I started short and slow – 1.5 miles with no goal other than to finish, no more than 3 times a week. Aside from distance, I prohibited all data collection – no stopwatch, no heart monitor – nothing. I also excluded all potential distractions – no headphones or anything else that could divert my attention from what I was feeling as each foot struck the ground. (The only exception to this rule is when I’m forced to run on a treadmill (i.e., when I’m traveling for work and in unfamiliar territory). There, I permit myself music to (a) keep myself from dying of boredom, and (b) to distract myself from the stopwatch that’s staring me down, beckoning me back to my State 2 Intent.)
And a funny thing happened: even as I railed about how much I hate running, even as I said that the best part of it was finishing, the 20, 30, 40, 60, 80 minutes – I’m estimating; no stopwatch – I spent on the road became a necessary part of my life. My goal had shifted – I ran because I wanted to run.
I don’t have a Big Race planned for the future. In fact, I’ve become increasingly hostile about the possibility of running in a race because it threatens to undercut the entire philosophy that has led me back to an activity that has become an essential part of my life.

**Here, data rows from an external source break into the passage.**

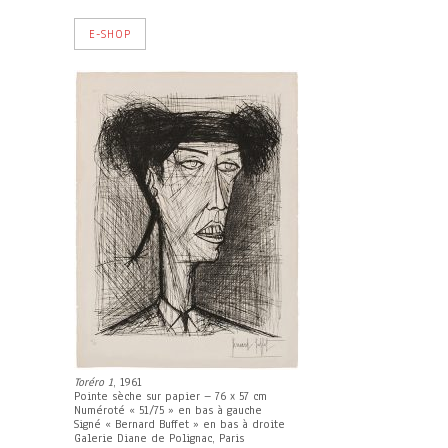
E-SHOP
Toréro 1
, 1961
Pointe sèche sur papier – 76 x 57 cm
Numéroté « 51/75 » en bas à gauche
Signé « Bernard Buffet » en bas à droite
Galerie Diane de Polignac, Paris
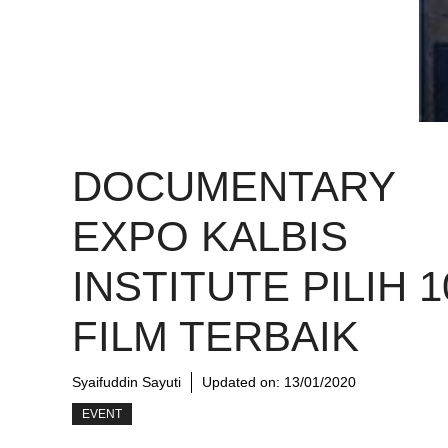
DOCUMENTARY
EXPO KALBIS
INSTITUTE PILIH 1
FILM TERBAIK
Syaifuddin Sayuti
Updated on:
13/01/2020
EVENT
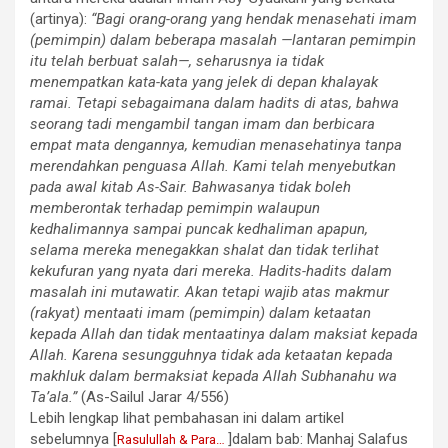
(artinya):
“Bagi orang-orang yang hendak menasehati imam
(pemimpin) dalam beberapa masalah —lantaran pemimpin
itu telah berbuat salah—, seharusnya ia tidak
menempatkan kata-kata yang jelek di depan khalayak
ramai. Tetapi sebagaimana dalam hadits di atas, bahwa
seorang tadi mengambil tangan imam dan berbicara
empat mata dengannya, kemudian menasehatinya tanpa
merendahkan penguasa Allah. Kami telah menyebutkan
pada awal kitab As-Sair. Bahwasanya tidak boleh
memberontak terhadap pemimpin walaupun
kedhalimannya sampai puncak kedhaliman apapun,
selama mereka menegakkan shalat dan tidak terlihat
kekufuran yang nyata dari mereka. Hadits-hadits dalam
masalah ini mutawatir. Akan tetapi wajib atas makmur
(rakyat) mentaati imam (pemimpin) dalam ketaatan
kepada Allah dan tidak mentaatinya dalam maksiat kepada
Allah. Karena sesungguhnya tidak ada ketaatan kepada
makhluk dalam bermaksiat kepada Allah Subhanahu wa
Ta’ala.”
(As-Sailul Jarar 4/556)
Lebih lengkap lihat pembahasan ini dalam artikel
sebelumnya [
]dalam bab: Manhaj Salafus
Rasulullah & Para…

I steadfastly refuse to time my runs today, focusing instead on the value of the activity for its own sake. Deciding that a run is “good” or “bad” based on a time would now ruin the entire experience. While I have some sense that I’m running better and faster at 42 than I ever did at 32, it doesn’t really matter. Some of my “best” runs have been those that I suffered through mightily, feeling like garbage every step of the way. The 8-miler I knocked off yesterday falls into that category. The last few miles felt like someone had strapped 5-pound weights to my ankles and I lurched to the finish looking, I imagine, like a broken Rube Goldberg machine.
But I did something I had never done before. Ever.
When it comes to running, for me intent is everything. While I regret having not figured this out earlier in my life, I’m happy that I learned it before it was too late.